The smart product that interests us is the “Nexo” cordless screwdriver, developed by Bosch Rexroth. It sounds very mundane, and at the end of the day it is. And yet at the same time the Nexo is one of those tools without which it would be impossible to put many Industry 4.0 concepts into practice. Nexo is a worker. The handheld screwdriver may appear unremarkable, but it is technologically complex and sophisticated. It offers integrated controls, memory, and connectivity, allowing it to be integrated into a superordinate system such as a factory cloud, with its operating software compatible with any popular operating system. The device can measure and store the most important action parameters like torque and angle of rotation and transmit them to a central server or cloud.
These functions give it major benefits in production, as they allow the screw-turning tasks in critical processes, for example in aviation construction, where tightening torque in the assembly of engine parts, wings, or windows is exactly defined and where it can vary considerably, to be precisely captured and documented. Nexo enables this process, where there is an extremely low degree of fault tolerance, to be greatly simplified and optimized with regard to fault prevention.
The electronics built into the screwdriver allow its position within the factory hall to be precisely determined, which brings a number of benefits. First, the superordinate monitoring system can determine where a specific screwdriver being used is located and what part or component it is currently working on. Second, the combination of position and action measurements also offers the possibility to determine how long, how often and for what purpose each individual device was deployed. This provides the basis for both proactive maintenance of the tools as well as for performing correlation analyses that give deep insight into production and service processes.
The Nexo cordless screwdriver might appear rather tame compared to a combine harvester or smart carbon sail, but that does not mean it is less effective. Intelligent tools fill a significant space in the overall concept of Industry 4.0. Participants in the “SmartTool” joint project organized by TU Darmstadt call the lack of information transparency in the tool cycle caused by missing or inefficient possibilities to capture data and to interconnect a “central obstacle that has so far prevented existing optimization potential from being achieved”. Smart products solve problems – sometimes those that are not considered to be a problem until the solution is available. In this respect, the Nexo cordless screwdriver doesn’t need to fear comparison – it is a smart product through and through.

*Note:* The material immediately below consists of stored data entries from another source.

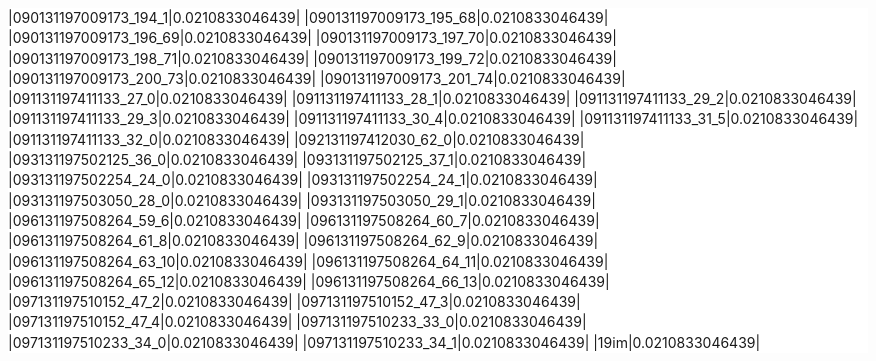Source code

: |090131197009173_194_1|0.0210833046439|
|090131197009173_195_68|0.0210833046439|
|090131197009173_196_69|0.0210833046439|
|090131197009173_197_70|0.0210833046439|
|090131197009173_198_71|0.0210833046439|
|090131197009173_199_72|0.0210833046439|
|090131197009173_200_73|0.0210833046439|
|090131197009173_201_74|0.0210833046439|
|091131197411133_27_0|0.0210833046439|
|091131197411133_28_1|0.0210833046439|
|091131197411133_29_2|0.0210833046439|
|091131197411133_29_3|0.0210833046439|
|091131197411133_30_4|0.0210833046439|
|091131197411133_31_5|0.0210833046439|
|091131197411133_32_0|0.0210833046439|
|092131197412030_62_0|0.0210833046439|
|093131197502125_36_0|0.0210833046439|
|093131197502125_37_1|0.0210833046439|
|093131197502254_24_0|0.0210833046439|
|093131197502254_24_1|0.0210833046439|
|093131197503050_28_0|0.0210833046439|
|093131197503050_29_1|0.0210833046439|
|096131197508264_59_6|0.0210833046439|
|096131197508264_60_7|0.0210833046439|
|096131197508264_61_8|0.0210833046439|
|096131197508264_62_9|0.0210833046439|
|096131197508264_63_10|0.0210833046439|
|096131197508264_64_11|0.0210833046439|
|096131197508264_65_12|0.0210833046439|
|096131197508264_66_13|0.0210833046439|
|097131197510152_47_2|0.0210833046439|
|097131197510152_47_3|0.0210833046439|
|097131197510152_47_4|0.0210833046439|
|097131197510233_33_0|0.0210833046439|
|097131197510233_34_0|0.0210833046439|
|097131197510233_34_1|0.0210833046439|
|19im|0.0210833046439|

The example of “Nexo”, however, shows a further dimension of the smart product economy. Competition in the digital economy is more and more frequently fought between platforms. Companies like Apple and Amazon are creating increasingly closed software systems where they embed their physical and digital solutions. As a consequence, users enjoy significant added value if they use as many of the products and services running on a common platform. In platform-based competition, those companies with both a full range of products and services as well as a rapidly growing community of users will enjoy enormous competitive advantage. The growth of the Internet of Things and the emergence of smart products is also transforming growing numbers of traditional industries into platform markets that resemble oligopolies. Vendors who do not have a full range of products (for example, all the tools required in a factory), or who do not have a successful platform, face existential pressures. The smart product economy offers fascinating opportunities. However, as with every revolution in the history of mankind, it only recognizes winners.